• [Page extract]
§ §

Song by Death

from the album Symbolic
- Released: 1995
- Studio: Morrisound Recording
- Genre: Technical death metal melodic death metal
- Length: 5:07
- Label: Roadrunner Records
- Songwriter: Chuck Schuldiner
- Producer: Jim Morris

= Crystal Mountain (song) =

"Crystal Mountain" is a song by American death metal band Death that appeared on their sixth studio album Symbolic in 1995. Some consider it to be among the band's greatest songs and a fan favorite.

== Background and writing ==
Gene Hoglan, who played drums on the track, said that Death frontman Chuck Schuldiner wrote the track about his "judgemental" neighbors who had built a large fence between their residence and his own shortly after they had had moved in. According to Hoglan, the neighbors erroneously had the fence built on Schuldiner's property, allowing him to legally deface it with blasphemous language in an attempt to spite them.

== Composition and lyrics ==
Revolver described the song's lyrics "mystical", and stated its instrumentation contained Egyptian-style motifs. Loudwire listed the track as being among the "catchiest death metal songs ever," stating that "Chuck Schuldiner places every vocal line for maximum impact while the instrumentation underneath constantly tries to outdo itself in memorability." Additionally, the track contains some slower sections. Metal Injection called the track "crushingly groovy", and Consequence described the riffs as "constantly shifting". Gene Hoglan's drumming makes use of the double ride technique on the track.

§ §

• [Listed records]

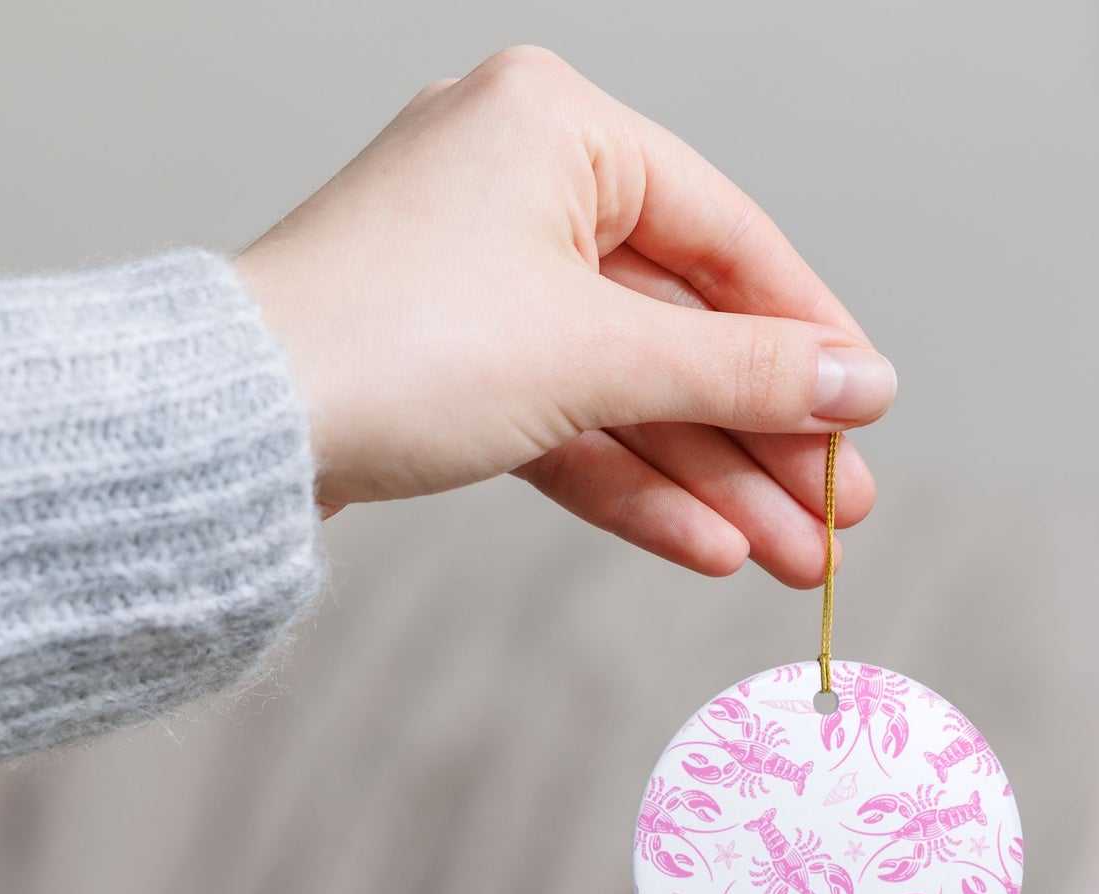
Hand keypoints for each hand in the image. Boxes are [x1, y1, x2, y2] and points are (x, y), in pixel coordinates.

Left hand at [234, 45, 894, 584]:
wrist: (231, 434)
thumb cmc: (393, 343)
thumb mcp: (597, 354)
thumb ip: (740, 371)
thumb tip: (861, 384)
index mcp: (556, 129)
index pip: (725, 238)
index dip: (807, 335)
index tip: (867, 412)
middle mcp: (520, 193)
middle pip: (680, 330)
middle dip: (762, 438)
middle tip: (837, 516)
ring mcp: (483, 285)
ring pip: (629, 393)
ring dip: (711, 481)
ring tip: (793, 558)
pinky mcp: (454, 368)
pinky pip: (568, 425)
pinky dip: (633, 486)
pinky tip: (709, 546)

§ §

• [Study questions]
1) Using the "Crystal Mountain" article, say whether each statement agrees with it. Answer yes or no and quote the words that decide it.
(a) The song was produced by Jim Morris.
(b) Hoglan said the neighbors built the fence on their own property.
(c) Metal Injection described the riffs as "constantly shifting".
2) Retype the part of the "Crystal Mountain" article starting at "from the album" and ending at "a fan favorite.".
3) Answer these questions from the "Crystal Mountain" article.
(a) At which studio was the song recorded?
(b) Which studio album by Death is Symbolic?
(c) What drumming technique does Gene Hoglan use on the track?

• [Answers provided]
1)
(a) Yes: "Producer: Jim Morris"
(b) No: "the neighbors erroneously had the fence built on Schuldiner's property"
(c) No: "Metal Injection called the track "crushingly groovy", and Consequence described the riffs as "constantly shifting""

2)
from the album Symbolic
- Released: 1995
- Studio: Morrisound Recording
- Genre: Technical death metal melodic death metal
- Length: 5:07
- Label: Roadrunner Records
- Songwriter: Chuck Schuldiner
- Producer: Jim Morris

= Crystal Mountain (song) =

"Crystal Mountain" is a song by American death metal band Death that appeared on their sixth studio album Symbolic in 1995. Some consider it to be among the band's greatest songs and a fan favorite.

3)
(a) Morrisound Recording
(b) Their sixth studio album
(c) The double ride technique